From here there are two divergent readings. One has the focus on the Holy Bible remain, with the poem some form of scripture – the Ten Commandments, the Lord’s Prayer, take your pick – and the ensuing events those told in the later parts of the Old Testament; Exodus and the creation of Israel moving towards the Christian view. That would make the couple’s baby Jesus, although his death is less a straight representation of the love and hatred of Christ’s execution and more a living out of his dying words “Forgive them for they know not what they do“. Of course, rather than absolving of sins, mother fights back and burns the entire thing down. This makes it either an “alternate ending” to the Bible, or with the time loop a sort of proto-creation: God trying over and over to get it right.
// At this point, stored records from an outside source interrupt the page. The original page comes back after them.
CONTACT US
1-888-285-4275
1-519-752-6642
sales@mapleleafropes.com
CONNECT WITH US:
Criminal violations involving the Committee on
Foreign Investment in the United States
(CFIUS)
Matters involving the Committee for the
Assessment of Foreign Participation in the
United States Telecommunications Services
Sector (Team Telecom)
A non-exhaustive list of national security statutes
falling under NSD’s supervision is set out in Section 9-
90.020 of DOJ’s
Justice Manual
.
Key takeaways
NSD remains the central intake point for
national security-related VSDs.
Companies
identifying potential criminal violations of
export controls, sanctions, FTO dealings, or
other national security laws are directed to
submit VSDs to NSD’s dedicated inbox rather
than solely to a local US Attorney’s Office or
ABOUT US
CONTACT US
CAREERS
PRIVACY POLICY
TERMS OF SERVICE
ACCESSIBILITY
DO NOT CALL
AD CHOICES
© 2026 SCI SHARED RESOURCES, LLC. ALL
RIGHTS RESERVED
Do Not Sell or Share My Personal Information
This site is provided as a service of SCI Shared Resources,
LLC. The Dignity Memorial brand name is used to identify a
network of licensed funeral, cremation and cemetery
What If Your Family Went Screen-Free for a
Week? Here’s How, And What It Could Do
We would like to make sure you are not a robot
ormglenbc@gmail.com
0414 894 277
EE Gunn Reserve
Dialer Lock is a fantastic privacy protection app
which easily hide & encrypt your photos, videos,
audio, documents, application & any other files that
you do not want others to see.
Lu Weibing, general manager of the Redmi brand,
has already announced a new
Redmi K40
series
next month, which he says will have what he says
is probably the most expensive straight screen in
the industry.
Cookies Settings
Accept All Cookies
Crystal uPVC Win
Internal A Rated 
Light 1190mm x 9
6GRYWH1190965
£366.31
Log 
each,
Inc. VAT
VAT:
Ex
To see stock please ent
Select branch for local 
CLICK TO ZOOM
Related: What Does The Poem in mother! Say?
The other take is that we accelerate; the fluid, rushed time as mother walks through the increasingly fraught house is meant to signify the passing of centuries and millennia, taking Earth past Biblical times and into the AD, showing the descent of man as it falls into dogma surrounding religious grounding. The poem again serves as some religious doctrine, but here the baby obviously can’t be Jesus; it is instead a lucid presentation of a continued offering of the Earth to humanity that is instinctively dove upon and destroyed. And that makes the house’s destruction some future cataclysm: an impending Apocalypse.
Basically, the former is a completion of the allegory, whereas the latter’s a shift from Biblical setup into cautionary tale. Either version has validity, although while the baby Jesus imagery is strong, we’d be inclined to lean towards the latter as it paints the fiery destruction in the audiences’ future, a warning Aronofsky is clearly leaning towards.